Data shown »
□ □ □ □ □

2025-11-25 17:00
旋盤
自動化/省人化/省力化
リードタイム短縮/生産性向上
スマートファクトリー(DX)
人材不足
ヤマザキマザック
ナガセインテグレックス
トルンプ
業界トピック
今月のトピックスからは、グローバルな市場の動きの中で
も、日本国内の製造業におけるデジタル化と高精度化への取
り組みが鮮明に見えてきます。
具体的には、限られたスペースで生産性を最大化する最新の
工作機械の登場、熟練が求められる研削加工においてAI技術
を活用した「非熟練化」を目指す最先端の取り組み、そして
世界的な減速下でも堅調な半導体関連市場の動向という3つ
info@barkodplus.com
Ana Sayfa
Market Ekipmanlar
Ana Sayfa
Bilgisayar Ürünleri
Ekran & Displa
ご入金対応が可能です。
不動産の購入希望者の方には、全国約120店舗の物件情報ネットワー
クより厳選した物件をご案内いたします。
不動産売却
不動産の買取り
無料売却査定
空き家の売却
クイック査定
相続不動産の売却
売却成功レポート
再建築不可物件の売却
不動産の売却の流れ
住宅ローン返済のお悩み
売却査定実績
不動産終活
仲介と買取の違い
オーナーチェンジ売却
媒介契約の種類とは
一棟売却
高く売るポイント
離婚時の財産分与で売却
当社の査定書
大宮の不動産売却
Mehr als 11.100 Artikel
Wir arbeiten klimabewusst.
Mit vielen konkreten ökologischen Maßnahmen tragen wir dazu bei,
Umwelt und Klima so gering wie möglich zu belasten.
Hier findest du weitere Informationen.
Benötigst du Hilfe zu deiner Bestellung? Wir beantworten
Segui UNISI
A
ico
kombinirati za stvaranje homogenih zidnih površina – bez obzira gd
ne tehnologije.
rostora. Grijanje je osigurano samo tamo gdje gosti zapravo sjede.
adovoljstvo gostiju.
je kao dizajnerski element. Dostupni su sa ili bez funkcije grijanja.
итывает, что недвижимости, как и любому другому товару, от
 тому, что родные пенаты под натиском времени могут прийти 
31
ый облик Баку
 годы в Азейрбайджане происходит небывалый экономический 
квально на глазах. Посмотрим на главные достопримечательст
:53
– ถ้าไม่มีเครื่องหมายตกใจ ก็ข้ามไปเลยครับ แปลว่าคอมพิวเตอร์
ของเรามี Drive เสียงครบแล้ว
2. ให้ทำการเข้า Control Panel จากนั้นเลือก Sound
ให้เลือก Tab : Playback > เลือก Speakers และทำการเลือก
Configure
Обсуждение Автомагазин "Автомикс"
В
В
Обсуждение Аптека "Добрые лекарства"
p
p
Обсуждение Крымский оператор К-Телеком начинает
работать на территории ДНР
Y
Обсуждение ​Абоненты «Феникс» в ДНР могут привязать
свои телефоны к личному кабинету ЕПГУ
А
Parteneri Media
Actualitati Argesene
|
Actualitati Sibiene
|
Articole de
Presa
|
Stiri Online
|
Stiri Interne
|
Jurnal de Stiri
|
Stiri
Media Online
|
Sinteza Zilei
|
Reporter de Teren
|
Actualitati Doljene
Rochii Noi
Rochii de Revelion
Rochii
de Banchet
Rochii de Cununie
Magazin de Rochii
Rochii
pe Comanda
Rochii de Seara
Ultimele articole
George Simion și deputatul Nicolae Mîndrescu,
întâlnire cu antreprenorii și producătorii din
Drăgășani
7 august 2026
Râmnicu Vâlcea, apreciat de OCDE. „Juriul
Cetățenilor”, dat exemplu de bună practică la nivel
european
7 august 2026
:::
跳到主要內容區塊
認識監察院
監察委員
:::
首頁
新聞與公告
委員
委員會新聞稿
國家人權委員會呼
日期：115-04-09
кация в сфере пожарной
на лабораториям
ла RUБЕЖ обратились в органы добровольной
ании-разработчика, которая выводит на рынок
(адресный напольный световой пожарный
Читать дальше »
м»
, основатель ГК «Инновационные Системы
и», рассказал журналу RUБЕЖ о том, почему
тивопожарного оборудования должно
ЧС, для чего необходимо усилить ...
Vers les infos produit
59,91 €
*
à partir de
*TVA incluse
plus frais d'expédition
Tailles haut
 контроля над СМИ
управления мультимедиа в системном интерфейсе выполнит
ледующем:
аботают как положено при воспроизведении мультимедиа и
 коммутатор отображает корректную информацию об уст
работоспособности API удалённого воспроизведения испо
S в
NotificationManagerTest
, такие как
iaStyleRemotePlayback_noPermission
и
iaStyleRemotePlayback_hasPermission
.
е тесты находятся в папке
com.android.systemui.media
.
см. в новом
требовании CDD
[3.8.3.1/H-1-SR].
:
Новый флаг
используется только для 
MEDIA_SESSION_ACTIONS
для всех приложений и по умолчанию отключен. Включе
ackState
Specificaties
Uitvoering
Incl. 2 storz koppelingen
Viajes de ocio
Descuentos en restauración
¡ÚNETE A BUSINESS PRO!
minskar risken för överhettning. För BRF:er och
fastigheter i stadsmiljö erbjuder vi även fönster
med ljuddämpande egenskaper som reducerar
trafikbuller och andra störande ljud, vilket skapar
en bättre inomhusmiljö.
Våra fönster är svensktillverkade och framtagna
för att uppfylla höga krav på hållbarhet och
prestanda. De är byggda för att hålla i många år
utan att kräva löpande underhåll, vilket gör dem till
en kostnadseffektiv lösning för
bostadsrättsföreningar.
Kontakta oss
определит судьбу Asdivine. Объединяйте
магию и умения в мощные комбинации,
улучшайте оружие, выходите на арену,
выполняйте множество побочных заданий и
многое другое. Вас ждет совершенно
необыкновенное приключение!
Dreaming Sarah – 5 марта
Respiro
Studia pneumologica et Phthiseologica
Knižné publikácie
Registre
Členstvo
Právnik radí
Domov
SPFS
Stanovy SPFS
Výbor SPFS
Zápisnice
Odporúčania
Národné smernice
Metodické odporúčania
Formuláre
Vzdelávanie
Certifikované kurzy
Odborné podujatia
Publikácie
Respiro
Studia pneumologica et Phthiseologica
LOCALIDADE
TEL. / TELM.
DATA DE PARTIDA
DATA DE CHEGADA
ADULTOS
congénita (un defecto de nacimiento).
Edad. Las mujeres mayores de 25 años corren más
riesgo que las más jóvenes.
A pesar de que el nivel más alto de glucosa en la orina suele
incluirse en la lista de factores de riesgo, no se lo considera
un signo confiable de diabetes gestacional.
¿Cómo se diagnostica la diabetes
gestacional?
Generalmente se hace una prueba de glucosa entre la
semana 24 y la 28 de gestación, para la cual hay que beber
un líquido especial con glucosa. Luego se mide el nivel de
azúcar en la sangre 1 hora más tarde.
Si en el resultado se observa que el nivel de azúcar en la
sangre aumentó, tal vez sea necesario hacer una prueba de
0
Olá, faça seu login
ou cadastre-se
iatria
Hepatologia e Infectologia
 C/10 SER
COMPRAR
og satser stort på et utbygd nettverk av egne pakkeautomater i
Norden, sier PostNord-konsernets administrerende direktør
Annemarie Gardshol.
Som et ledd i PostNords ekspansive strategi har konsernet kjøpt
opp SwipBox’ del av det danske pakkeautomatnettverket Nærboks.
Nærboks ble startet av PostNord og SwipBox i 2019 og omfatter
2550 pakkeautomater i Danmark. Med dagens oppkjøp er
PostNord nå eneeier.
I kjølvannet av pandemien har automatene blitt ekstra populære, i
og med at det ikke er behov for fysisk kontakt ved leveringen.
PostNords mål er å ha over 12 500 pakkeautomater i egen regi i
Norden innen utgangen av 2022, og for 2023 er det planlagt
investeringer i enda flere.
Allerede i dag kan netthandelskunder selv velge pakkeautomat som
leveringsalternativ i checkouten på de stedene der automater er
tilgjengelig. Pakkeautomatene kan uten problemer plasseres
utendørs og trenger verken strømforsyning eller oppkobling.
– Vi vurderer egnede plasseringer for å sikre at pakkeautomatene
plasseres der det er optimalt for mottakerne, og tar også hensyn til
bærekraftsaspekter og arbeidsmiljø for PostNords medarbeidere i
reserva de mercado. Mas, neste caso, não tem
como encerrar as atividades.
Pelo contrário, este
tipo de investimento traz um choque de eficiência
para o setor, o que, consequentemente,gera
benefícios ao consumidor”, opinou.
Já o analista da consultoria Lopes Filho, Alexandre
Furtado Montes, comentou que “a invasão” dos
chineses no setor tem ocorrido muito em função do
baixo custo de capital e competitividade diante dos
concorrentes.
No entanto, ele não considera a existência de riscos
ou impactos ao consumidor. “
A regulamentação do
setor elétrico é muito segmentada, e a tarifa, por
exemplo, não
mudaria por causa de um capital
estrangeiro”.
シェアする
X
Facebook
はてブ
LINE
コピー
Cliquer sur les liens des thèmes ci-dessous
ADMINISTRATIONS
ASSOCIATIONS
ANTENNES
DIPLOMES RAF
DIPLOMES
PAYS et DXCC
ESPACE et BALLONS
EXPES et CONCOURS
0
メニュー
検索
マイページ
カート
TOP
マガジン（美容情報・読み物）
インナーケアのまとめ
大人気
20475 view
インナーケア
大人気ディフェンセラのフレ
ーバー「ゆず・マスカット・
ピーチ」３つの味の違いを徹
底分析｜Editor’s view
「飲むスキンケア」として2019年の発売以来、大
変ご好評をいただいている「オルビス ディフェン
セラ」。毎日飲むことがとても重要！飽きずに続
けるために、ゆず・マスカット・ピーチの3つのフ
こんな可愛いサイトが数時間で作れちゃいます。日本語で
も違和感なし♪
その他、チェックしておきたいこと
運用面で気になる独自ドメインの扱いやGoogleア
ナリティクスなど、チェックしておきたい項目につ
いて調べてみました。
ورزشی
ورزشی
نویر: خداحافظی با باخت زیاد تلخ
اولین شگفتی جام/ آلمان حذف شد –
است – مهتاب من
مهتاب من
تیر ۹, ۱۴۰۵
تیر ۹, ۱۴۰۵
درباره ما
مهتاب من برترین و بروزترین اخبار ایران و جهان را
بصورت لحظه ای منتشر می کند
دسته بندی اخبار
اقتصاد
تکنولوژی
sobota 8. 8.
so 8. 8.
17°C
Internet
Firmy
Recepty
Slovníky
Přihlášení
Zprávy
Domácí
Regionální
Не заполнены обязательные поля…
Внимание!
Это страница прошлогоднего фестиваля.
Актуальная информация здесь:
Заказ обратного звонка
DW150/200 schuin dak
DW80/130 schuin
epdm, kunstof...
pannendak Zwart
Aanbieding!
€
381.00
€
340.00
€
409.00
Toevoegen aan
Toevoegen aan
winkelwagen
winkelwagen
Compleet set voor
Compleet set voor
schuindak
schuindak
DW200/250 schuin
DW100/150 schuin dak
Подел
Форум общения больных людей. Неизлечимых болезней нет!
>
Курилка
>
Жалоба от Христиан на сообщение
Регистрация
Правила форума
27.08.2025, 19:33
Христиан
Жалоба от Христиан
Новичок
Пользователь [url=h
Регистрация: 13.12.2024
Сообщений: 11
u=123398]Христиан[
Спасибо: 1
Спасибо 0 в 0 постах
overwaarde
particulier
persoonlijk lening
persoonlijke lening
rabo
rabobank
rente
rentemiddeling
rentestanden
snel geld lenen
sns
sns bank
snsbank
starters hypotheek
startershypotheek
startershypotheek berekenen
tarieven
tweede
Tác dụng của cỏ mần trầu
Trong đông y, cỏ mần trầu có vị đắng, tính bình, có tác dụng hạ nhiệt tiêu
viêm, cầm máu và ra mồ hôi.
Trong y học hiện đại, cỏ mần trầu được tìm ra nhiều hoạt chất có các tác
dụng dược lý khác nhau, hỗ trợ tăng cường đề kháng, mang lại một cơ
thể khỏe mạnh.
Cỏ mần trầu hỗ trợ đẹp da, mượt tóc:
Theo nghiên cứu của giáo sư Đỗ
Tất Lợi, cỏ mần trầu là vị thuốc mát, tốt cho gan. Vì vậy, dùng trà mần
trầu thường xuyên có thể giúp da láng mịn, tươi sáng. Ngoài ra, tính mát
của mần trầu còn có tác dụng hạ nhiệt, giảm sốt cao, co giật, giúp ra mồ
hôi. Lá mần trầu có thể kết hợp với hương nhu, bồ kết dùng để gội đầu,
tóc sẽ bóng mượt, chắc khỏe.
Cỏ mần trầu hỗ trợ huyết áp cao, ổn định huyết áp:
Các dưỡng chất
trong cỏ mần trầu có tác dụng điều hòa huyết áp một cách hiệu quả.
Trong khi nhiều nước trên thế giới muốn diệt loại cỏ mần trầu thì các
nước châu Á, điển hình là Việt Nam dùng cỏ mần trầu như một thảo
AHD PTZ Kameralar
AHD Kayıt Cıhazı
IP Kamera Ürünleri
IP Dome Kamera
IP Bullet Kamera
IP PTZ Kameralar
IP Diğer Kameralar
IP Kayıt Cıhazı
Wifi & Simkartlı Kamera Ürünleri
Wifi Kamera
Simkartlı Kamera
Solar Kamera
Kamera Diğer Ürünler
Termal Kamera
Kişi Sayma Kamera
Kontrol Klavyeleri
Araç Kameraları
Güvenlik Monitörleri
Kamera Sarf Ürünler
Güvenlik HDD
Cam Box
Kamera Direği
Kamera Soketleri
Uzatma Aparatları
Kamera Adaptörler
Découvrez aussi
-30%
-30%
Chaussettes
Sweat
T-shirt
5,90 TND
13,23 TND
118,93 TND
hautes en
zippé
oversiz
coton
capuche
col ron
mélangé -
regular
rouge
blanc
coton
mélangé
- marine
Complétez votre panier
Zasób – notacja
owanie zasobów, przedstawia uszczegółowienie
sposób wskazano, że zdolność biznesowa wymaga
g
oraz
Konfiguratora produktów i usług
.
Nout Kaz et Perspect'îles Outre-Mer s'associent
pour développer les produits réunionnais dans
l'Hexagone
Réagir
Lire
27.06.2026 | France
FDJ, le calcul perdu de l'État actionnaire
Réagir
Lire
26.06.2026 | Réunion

□ □ □ □ □

What you should do » Copy the records word for word, from the first line through the line that contains "итывает, что недвижимости, как", including both of those lines.

Exercise solution »
2025-11-25 17:00
旋盤
自動化/省人化/省力化
リードタイム短縮/生産性向上
スマートファクトリー(DX)
人材不足
ヤマザキマザック
ナガセインテグレックス
トルンプ
業界トピック
今月のトピックスからは、グローバルな市場の動きの中で
も、日本国内の製造業におけるデジタル化と高精度化への取
り組みが鮮明に見えてきます。
具体的には、限られたスペースで生産性を最大化する最新の
工作機械の登場、熟練が求められる研削加工においてAI技術
を活用した「非熟練化」を目指す最先端の取り組み、そして
世界的な減速下でも堅調な半導体関連市場の動向という3つ
info@barkodplus.com
Ana Sayfa
Market Ekipmanlar
Ana Sayfa
Bilgisayar Ürünleri
Ekran & Displa
ご入金対応が可能です。
不動産の購入希望者の方には、全国約120店舗の物件情報ネットワー
クより厳選した物件をご案内いたします。
不動産売却
不動産の買取り
無料売却査定
空き家の売却
クイック査定
相続不動産の売却
売却成功レポート
再建築不可物件の売却
不動産の売却の流れ
住宅ローン返済のお悩み
売却査定実績
不動産終活
仲介と買取の違い
オーナーチェンジ売却
媒介契約の種類とは
一棟売却
高く売るポイント
離婚時の財産分与で売却
当社の査定書
大宮の不動産売却
Mehr als 11.100 Artikel
Wir arbeiten klimabewusst.
Mit vielen konkreten ökologischen Maßnahmen tragen wir dazu bei,
Umwelt und Klima so gering wie möglich zu belasten.
Hier findest du weitere Informationen.
Benötigst du Hilfe zu deiner Bestellung? Wir beantworten
Segui UNISI
A
ico
kombinirati za stvaranje homogenih zidnih površina – bez obzira gd
ne tehnologije.
rostora. Grijanje je osigurano samo tamo gdje gosti zapravo sjede.
adovoljstvo gostiju.
je kao dizajnerski element. Dostupni su sa ili bez funkcije grijanja.
итывает, что недвижимости, как и любому другому товару, от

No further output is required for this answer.